Additionally, the is-he-or-isn’t-he draw of Stiles’s sexuality became less of a reason to watch and more of a point of contention for several fans who began to accuse the show of “queer baiting” by continuing to tease viewers that the character might swing both ways while avoiding any actual payoff.  

When news originally broke that Teen Wolf’s fourth season, which wrapped last week, would include a new gay teen of color named Mason (played by Khylin Rambo), many fans were hopeful that the show’s potential to greatly further LGBT visibility would be realized.

Instead, the opposite happened.

Stiles became romantically involved with the female werecoyote Malia (played by Shelley Henning), Danny completely disappeared from the show with no explanation, and Mason — who received very little character development – essentially became a token character.

Fans hungry for LGBT visibility from a show that had begun with such potential were outraged at the new direction, and when The Advocate published a recent interview with the show’s principal cast discussing the history of the show’s positive LGBT elements, a wave of angry comments ensued.

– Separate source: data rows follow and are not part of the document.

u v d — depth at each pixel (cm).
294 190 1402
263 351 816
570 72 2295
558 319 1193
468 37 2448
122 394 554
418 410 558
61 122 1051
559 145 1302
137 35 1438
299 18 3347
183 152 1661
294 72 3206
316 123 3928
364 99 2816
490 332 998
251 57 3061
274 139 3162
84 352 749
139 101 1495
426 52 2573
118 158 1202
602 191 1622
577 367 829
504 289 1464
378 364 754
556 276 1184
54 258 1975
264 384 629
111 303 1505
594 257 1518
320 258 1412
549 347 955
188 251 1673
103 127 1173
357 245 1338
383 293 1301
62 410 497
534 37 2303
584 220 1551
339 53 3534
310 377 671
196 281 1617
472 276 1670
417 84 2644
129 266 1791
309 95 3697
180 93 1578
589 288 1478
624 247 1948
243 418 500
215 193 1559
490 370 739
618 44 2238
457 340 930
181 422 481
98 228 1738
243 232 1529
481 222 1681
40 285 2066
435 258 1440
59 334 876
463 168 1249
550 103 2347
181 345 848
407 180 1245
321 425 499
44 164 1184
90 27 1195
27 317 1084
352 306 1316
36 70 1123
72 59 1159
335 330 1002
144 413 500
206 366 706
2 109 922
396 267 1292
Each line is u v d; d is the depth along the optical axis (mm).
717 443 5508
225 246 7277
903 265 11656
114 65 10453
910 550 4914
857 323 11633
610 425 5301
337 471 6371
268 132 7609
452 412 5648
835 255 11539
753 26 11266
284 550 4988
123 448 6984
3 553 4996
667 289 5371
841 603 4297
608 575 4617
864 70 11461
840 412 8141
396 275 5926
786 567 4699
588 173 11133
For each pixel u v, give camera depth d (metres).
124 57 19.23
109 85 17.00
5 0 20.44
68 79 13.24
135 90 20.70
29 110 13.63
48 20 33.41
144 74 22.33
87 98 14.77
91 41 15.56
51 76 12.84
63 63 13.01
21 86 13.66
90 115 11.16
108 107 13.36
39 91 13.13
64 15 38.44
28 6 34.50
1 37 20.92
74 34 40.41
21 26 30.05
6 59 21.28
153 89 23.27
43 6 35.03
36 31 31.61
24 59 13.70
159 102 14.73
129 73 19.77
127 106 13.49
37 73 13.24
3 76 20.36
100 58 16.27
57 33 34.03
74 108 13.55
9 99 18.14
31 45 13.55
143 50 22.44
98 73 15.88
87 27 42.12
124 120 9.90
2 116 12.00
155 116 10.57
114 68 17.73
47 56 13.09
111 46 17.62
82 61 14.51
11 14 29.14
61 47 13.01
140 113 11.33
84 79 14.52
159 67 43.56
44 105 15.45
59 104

While some might dismiss fan outrage over the show’s dwindling LGBT representation, their passionate outcry highlights a growing divide between younger viewers and those who are creating the shows they watch. For a generation that has never known a time when LGBT people were not represented on the small screen in some form, limited visibility and queer subtext are no longer enough to hold their interest.

The continued teases that a character might be bisexual with no payoff, the same-sex romances that end as quickly as they begin with little development, the disappearance of gay characters without explanation, and the absence of any well-developed LGBT character four seasons into a show that appeared to bank heavily on its queer appeal early on have left vocal fans howling.

Network executives and the creative minds helming film and TV projects should take note of Teen Wolf’s current turmoil and adjust their approach for entertainment aimed at a younger audience. For this demographic, LGBT integration isn’t simply a future aspiration — it’s reality. More than ever before, young people are out, allies are vocal, and a person who doesn’t interact with a member of the LGBT population on some level is becoming an anomaly. An attitude of equality is eclipsing the previous generation’s perception of diversity as millennials grow more frustrated with token flashes of positive imagery on TV at a time when more accurate and inclusive forms of entertainment can be found via YouTube.

Nevertheless, it may not be time to put down the wolf pack just yet. The show has already been green-lit for a fifth season and the LGBT inclusive elements that have been woven into the series are still a part of its expanding world. Yes, the gay, lesbian, and bisexual characters who have already made (brief) appearances have been (small) positive steps forward for LGBT visibility on the small screen (especially for a show aimed at an audience of 13 and up). A show that is supposed to exist in a land where homophobia is an unknown concept still has great potential to be a catalyst for lasting change in entertainment. However, we need to see something more than subtext and lip-lock service, because the fans have spoken — and they're hungry like the wolf.